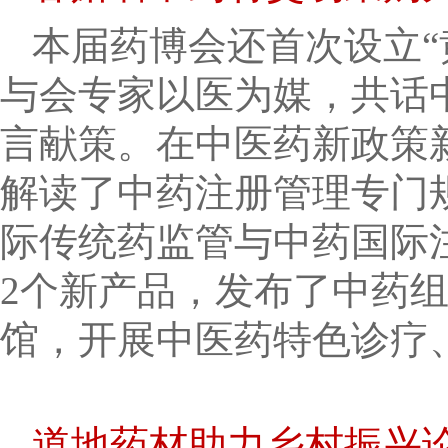
本届药博会还首次设立“
与会专家以医为媒，共话
言献策。在中医药新政策
解读了中药注册管理专门
际传统药监管与中药国际
2个新产品，发布了中药
馆，开展中医药特色诊疗、
道地药材助力乡村振兴论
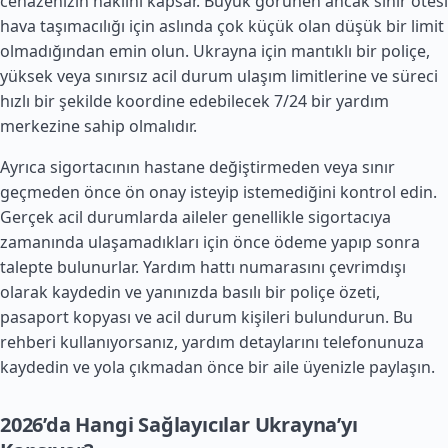
cenazenizin naklini kapsar. Büyük görünen ancak sınır ötesi
hava taşımacılığı için aslında çok küçük olan düşük bir limit
olmadığından emin olun. Ukrayna için mantıklı bir poliçe,
yüksek veya sınırsız acil durum ulaşım limitlerine ve süreci
hızlı bir şekilde koordine edebilecek 7/24 bir yardım
merkezine sahip olmalıdır.
Ayrıca sigortacının hastane değiştirmeden veya sınır
geçmeden önce ön onay isteyip istemediğini kontrol edin.
Gerçek acil durumlarda aileler genellikle sigortacıya
zamanında ulaşamadıkları için önce ödeme yapıp sonra
talepte bulunurlar. Yardım hattı numarasını çevrimdışı
olarak kaydedin ve yanınızda basılı bir poliçe özeti,
pasaport kopyası ve acil durum kişileri bulundurun. Bu
rehberi kullanıyorsanız, yardım detaylarını telefonunuza
kaydedin ve yola çıkmadan önce bir aile üyenizle paylaşın.
2026’da Hangi Sağlayıcılar Ukrayna’yı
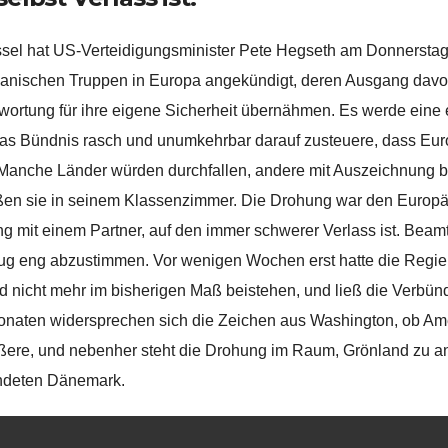
ssel hat US-Verteidigungsminister Pete Hegseth am Donnersta
anischen Truppen in Europa angekündigt, deren Ausgang davon
wortung für ihre eigene Sicherheit übernähmen. Es werde eine ech
as Bündnis rasch und unumkehrbar darauf zusteuere, dass Euro
 Manche Länder würden durchfallen, andere mit Auszeichnung be
ßen sie in seinem Klassenzimmer. Die Drohung war den Europ
 mit einem Partner, auf den immer schwerer Verlass ist. Beamt
g eng abzustimmen. Vor wenigen Wochen erst hatte die Regier
ed nicht mehr im bisherigen Maß beistehen, und ließ die Verbün
onaten widersprechen sich die Zeichen aus Washington, ob Ame
ßere, und nebenher steht die Drohung im Raum, Grönland zu ann
ndeten Dänemark.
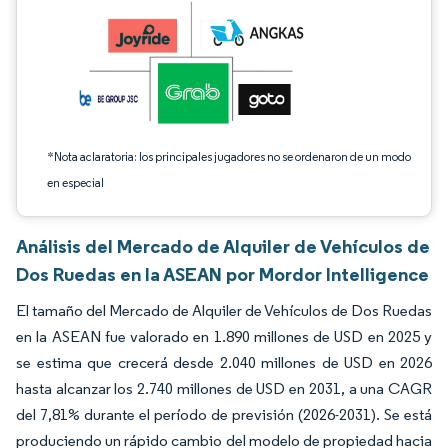
*Nota aclaratoria: los principales jugadores no se ordenaron de un modo
en especial
Análisis del Mercado de Alquiler de Vehículos de
Dos Ruedas en la ASEAN por Mordor Intelligence
El tamaño del Mercado de Alquiler de Vehículos de Dos Ruedas
en la ASEAN fue valorado en 1.890 millones de USD en 2025 y
se estima que crecerá desde 2.040 millones de USD en 2026
hasta alcanzar los 2.740 millones de USD en 2031, a una CAGR
del 7,81% durante el período de previsión (2026-2031). Se está
produciendo un rápido cambio del modelo de propiedad hacia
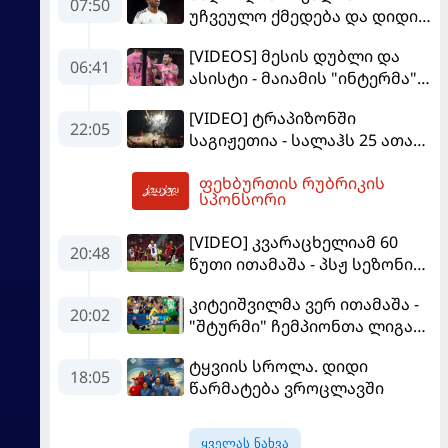
07:50
უჩვეულო ქმედება და დიდი
კომპრომისი - ვინისიუსის
[VIDEOS] მესის დუბლი და
მომავალი გადაწყდა
06:41
ასისტი - მაიამის "ინტერმა"
"სან ლუისს" მოუგო
[VIDEO] ტრაპიზონში
22:05
საგიჟეთია - სალაჰს 25 ათასი
ფანი დახვდა
ფეხბურთის რუბრიკის
07:53
სპონსორი
[VIDEO] კვარაცხელიამ 60
20:48
წუთი ითამაშა - პსჟ სეზონის
პირველ მატჩში
კიტეიშვილმა ვერ ითამაშა -
"მალიორკასთან"
20:02
"შტურმი" ჩემპიონთა ლიგაზე
დამარცხდა
"ფენერბაჰჩესთან"
ტყვიის სროლა. დიდი
დამარცხდა
18:05
წარმატება ვროცლავში
ყველას ნახვა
☆ ☆ ☆ ☆ ☆ ☆ ☆
** What to do **
In the data above, start at the line holding "mit einem Partner, auf" and stop after the line holding "hasta alcanzar los"; write out those lines exactly, without pictures.

** Response for this exercise **
 mit einem Partner, auf den immer schwerer Verlass ist. Beamt
g eng abzustimmen. Vor wenigen Wochen erst hatte die Regier
ed nicht mehr im bisherigen Maß beistehen, und ließ die Verbün
onaten widersprechen sich die Zeichen aus Washington, ob Ame
ßere, und nebenher steht die Drohung im Raum, Grönland zu ann
ndeten Dänemark.
*Nota aclaratoria: los principales jugadores no se ordenaron de un modo
en especial
Análisis del Mercado de Alquiler de Vehículos de
Dos Ruedas en la ASEAN por Mordor Intelligence
El tamaño del Mercado de Alquiler de Vehículos de Dos Ruedas
en la ASEAN fue valorado en 1.890 millones de USD en 2025 y
se estima que crecerá desde 2.040 millones de USD en 2026
hasta alcanzar los 2.740 millones de USD en 2031, a una CAGR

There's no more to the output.